Course Information
- 2025-26
- CDG215
- 5-Year B.A., LL.B. (Hons.)
- V
- Nov 2025
- Elective Course
This elective builds on the public law, law and technology, and constitutional law offerings in the programme. While those courses introduce students to doctrinal frameworks and analytical tools, the Digital Government Clinic extends that foundation into the empirical and institutional terrain of India’s rapidly evolving digital public infrastructures (DPI) and their associated legal and governance effects. Drawing from legislation, key policy documents, and doctrinal sources, the course is designed as an applied and practice-oriented complement: one that enables students to hypothesize, interrogate, and respond to the governance challenges generated by contemporary technology infrastructures. It may be taken as a standalone elective, though students with prior exposure to constitutional law and law and technology will find it particularly enriching.

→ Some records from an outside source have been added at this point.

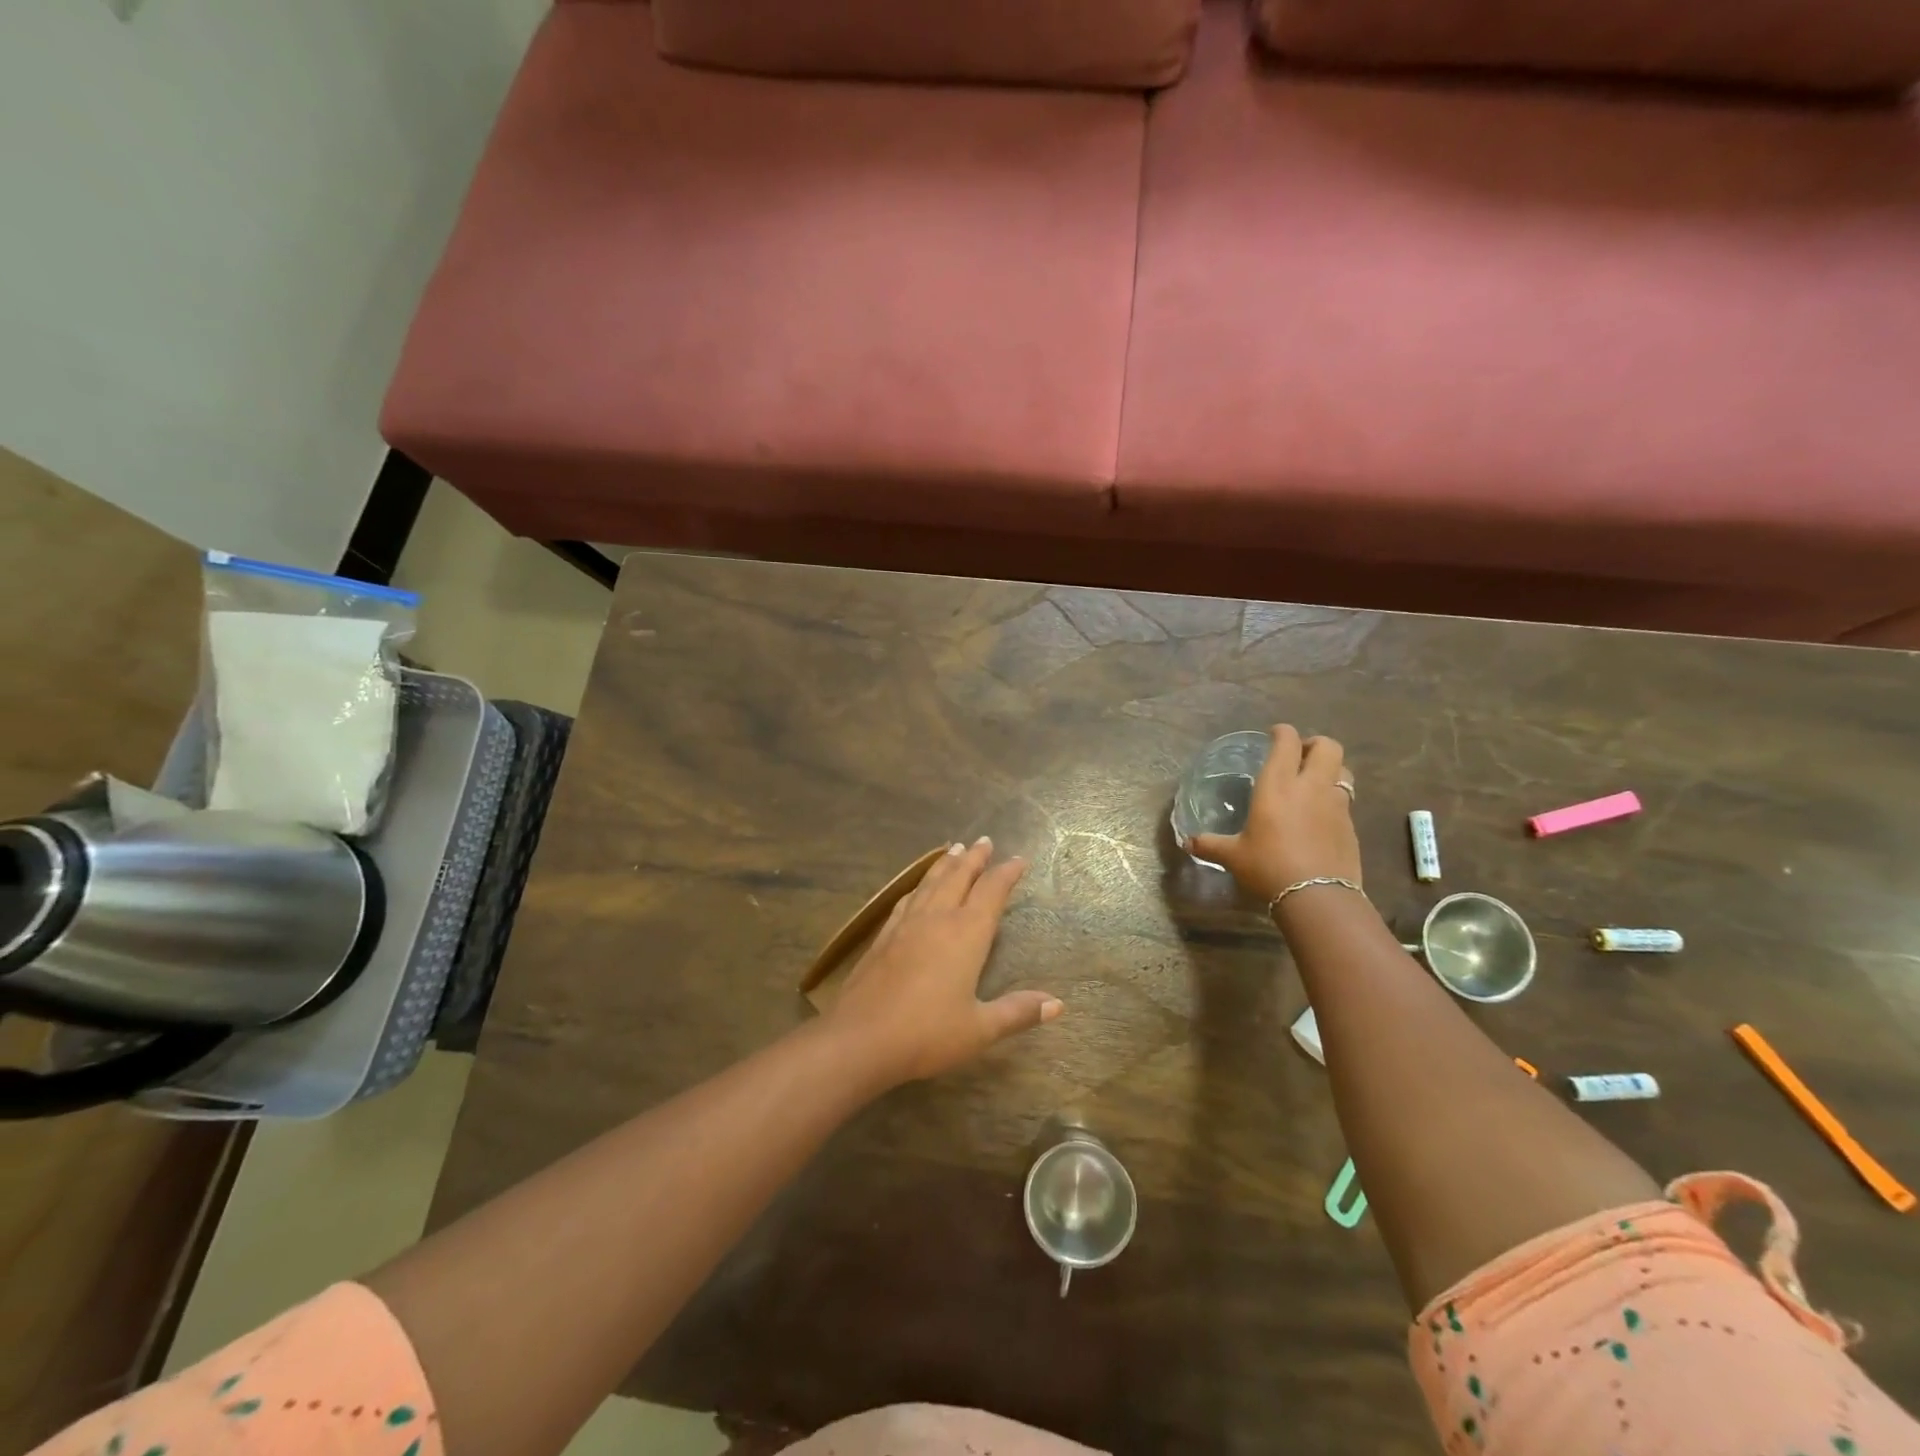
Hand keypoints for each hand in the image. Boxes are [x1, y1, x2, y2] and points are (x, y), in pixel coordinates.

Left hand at [826, 838, 1062, 1085]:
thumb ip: (1017, 1012)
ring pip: (930, 882)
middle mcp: (937, 918)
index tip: (1018, 859)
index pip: (991, 892)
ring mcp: (907, 924)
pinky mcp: (884, 935)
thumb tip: (1058, 1004)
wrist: (860, 1038)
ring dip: (945, 864)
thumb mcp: (980, 1029)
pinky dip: (919, 885)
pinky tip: (917, 888)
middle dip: (975, 858)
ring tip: (954, 849)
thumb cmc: (927, 1033)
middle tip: (985, 841)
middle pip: (959, 877)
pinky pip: (907, 898)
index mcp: (966, 933)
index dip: (1006, 873)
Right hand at [1191, 724, 1361, 902]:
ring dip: (1330, 770)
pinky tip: (1320, 818)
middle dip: (1314, 745)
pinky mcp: (1351, 826)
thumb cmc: (1268, 867)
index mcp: (1277, 785)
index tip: (1274, 734)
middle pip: (1328, 746)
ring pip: (1343, 771)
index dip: (1283, 732)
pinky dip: (1334, 800)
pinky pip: (1345, 801)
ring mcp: (1336, 805)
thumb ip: (1211, 845)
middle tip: (1299, 757)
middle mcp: (1310, 787)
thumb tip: (1188, 843)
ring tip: (1314, 784)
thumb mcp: (1233, 856)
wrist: (1317, 896)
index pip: (1287, 742)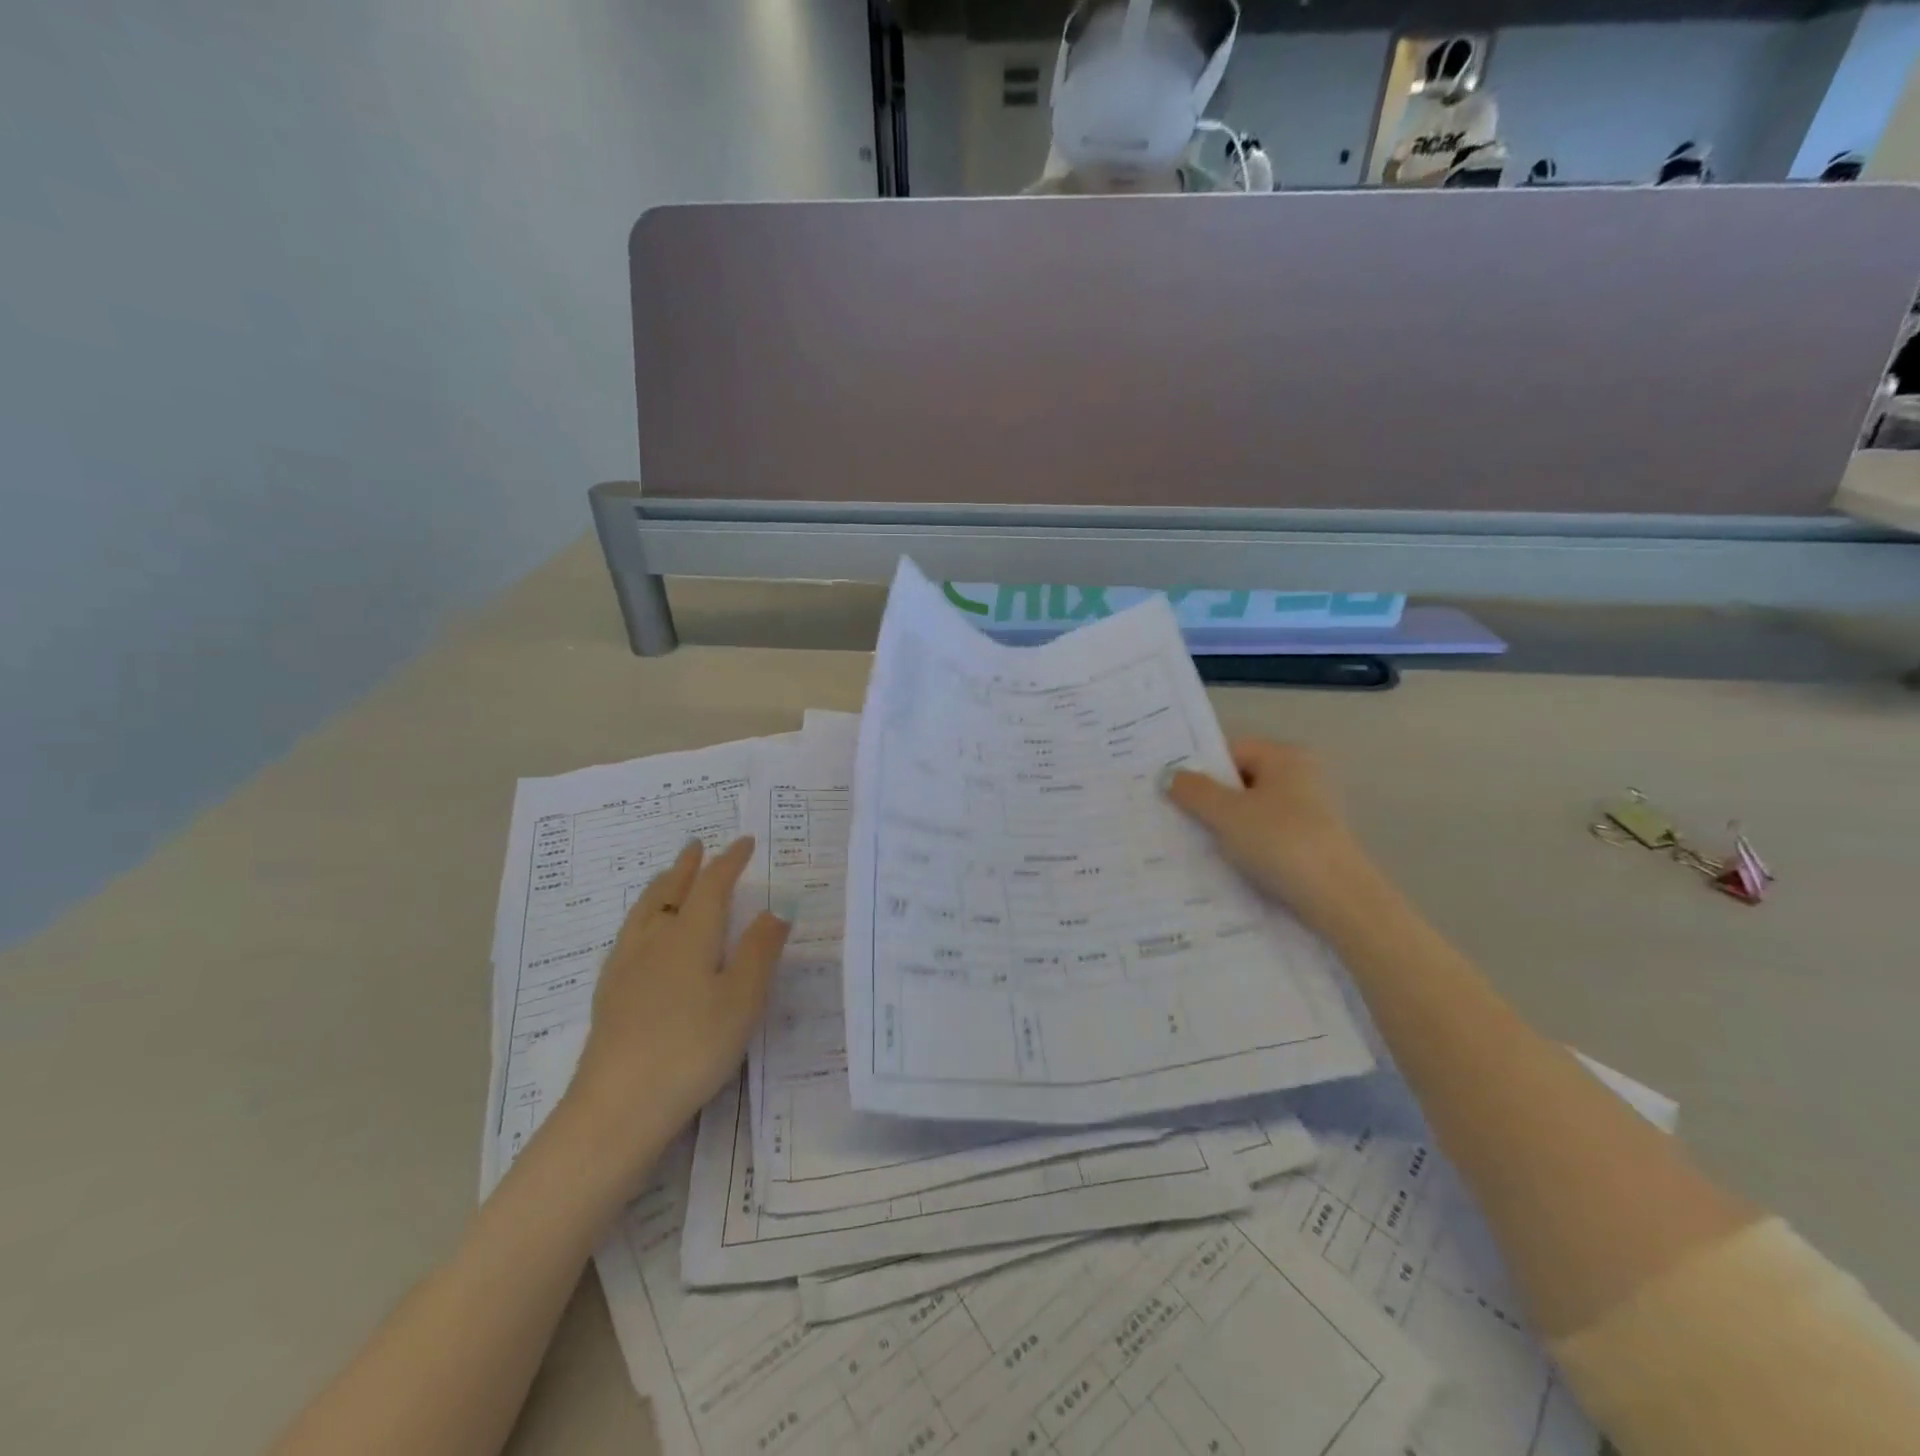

The course foregrounds engagement with cross-disciplinary literatures that shape current debates on digital governance, including political economy studies of infrastructure, political theory of digital technologies, critical infrastructure studies, Science and Technology Studies (STS), Human–Computer Interaction (HCI), critical data studies, and AI ethics. The deliberate emphasis on interdisciplinary learning is due to the increasingly prevalent, and simultaneously under-examined legal, constitutional, and governance effects of AI-powered digital infrastructures on citizens’ rights to privacy, information, and participation.
Students will engage closely with primary legal and policy materials, including statutes, regulations, draft guidelines, departmental schemes, strategy papers, and relevant technical standards, with a focus on two major sectors: credit markets and healthcare. These will be supplemented by landmark judicial decisions that illuminate how legacy infrastructures have historically been governed under pre-AI regulatory logics, and how those logics are being reconfigured by emerging digital architectures.
The course is taught primarily in a seminar format, with short lectures (15–20 minutes) introducing key technical, political, and legal concepts, followed by Socratic discussions of readings, case studies, and counterfactual exercises. Students are expected to come prepared, having studied the readings carefully to enable deep, reflective engagement in class. A distinctive pedagogical feature of the clinic is its emphasis on collaborative, bidirectional learning through sustained interaction with technologists, researchers, and policy analysts. Students will have the opportunity to interact with researchers from the Centre for Responsible AI (CeRAI) at IIT Madras, and UCL’s Institute for Innovation and Public Purpose. Students will conduct sectoral audits and evaluate start-ups and technical innovations built atop India’s DPI stack, tracing their constitutional and governance implications. In turn, they will receive feedback from technical experts on the feasibility and design of their proposed institutional interventions. For example, students might map the value chain of a health technology start-up, identify blind spots and optimization logics, and propose regulatory or institutional frameworks responsive to those findings.